What is needed> Pick out each line of the entries below that contains the string "Parks" and copy it. Treat uppercase and lowercase as distinct.

[Collected data]
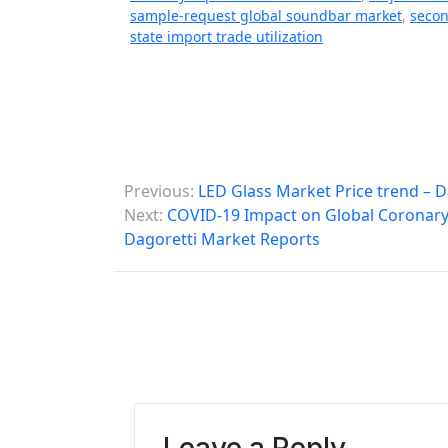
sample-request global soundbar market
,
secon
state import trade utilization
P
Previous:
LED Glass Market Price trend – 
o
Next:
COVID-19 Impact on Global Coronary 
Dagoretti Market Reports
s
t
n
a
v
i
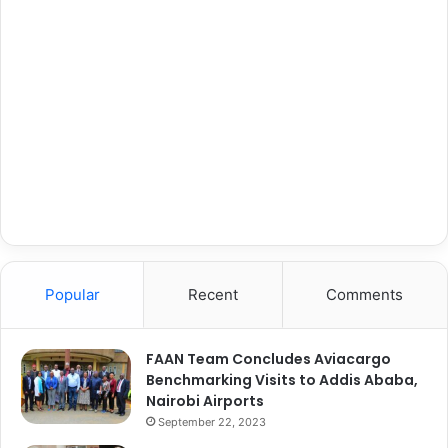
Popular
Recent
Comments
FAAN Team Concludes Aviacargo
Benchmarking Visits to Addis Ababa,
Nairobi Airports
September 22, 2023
* * *
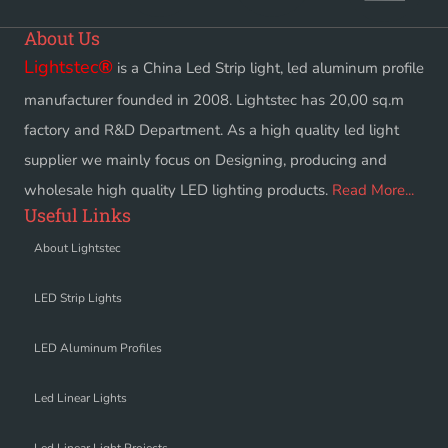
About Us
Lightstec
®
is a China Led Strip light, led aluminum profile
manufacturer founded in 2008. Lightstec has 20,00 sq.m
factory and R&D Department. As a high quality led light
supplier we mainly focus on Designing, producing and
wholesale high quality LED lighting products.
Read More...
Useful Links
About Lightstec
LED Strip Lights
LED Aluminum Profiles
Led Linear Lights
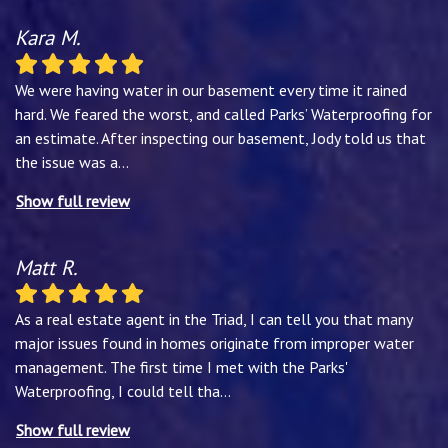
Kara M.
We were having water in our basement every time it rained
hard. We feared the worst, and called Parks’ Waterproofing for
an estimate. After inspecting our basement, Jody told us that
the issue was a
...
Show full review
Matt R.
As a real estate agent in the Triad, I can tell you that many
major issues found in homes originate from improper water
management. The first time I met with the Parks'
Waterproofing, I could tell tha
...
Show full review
* * *
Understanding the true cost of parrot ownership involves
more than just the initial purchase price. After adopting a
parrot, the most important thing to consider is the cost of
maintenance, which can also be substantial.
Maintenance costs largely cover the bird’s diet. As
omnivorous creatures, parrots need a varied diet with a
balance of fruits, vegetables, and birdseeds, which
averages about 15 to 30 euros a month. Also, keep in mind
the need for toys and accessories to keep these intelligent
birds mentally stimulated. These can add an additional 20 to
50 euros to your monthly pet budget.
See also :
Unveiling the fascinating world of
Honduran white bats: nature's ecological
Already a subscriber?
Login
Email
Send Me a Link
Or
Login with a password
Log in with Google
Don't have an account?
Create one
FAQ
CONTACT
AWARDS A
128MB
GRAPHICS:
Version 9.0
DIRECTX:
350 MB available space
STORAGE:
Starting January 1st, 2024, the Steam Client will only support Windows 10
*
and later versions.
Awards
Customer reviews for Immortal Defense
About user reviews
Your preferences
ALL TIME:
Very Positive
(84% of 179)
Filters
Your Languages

Task response>
hard. We feared the worst, and called Parks’ Waterproofing for
management. The first time I met with the Parks'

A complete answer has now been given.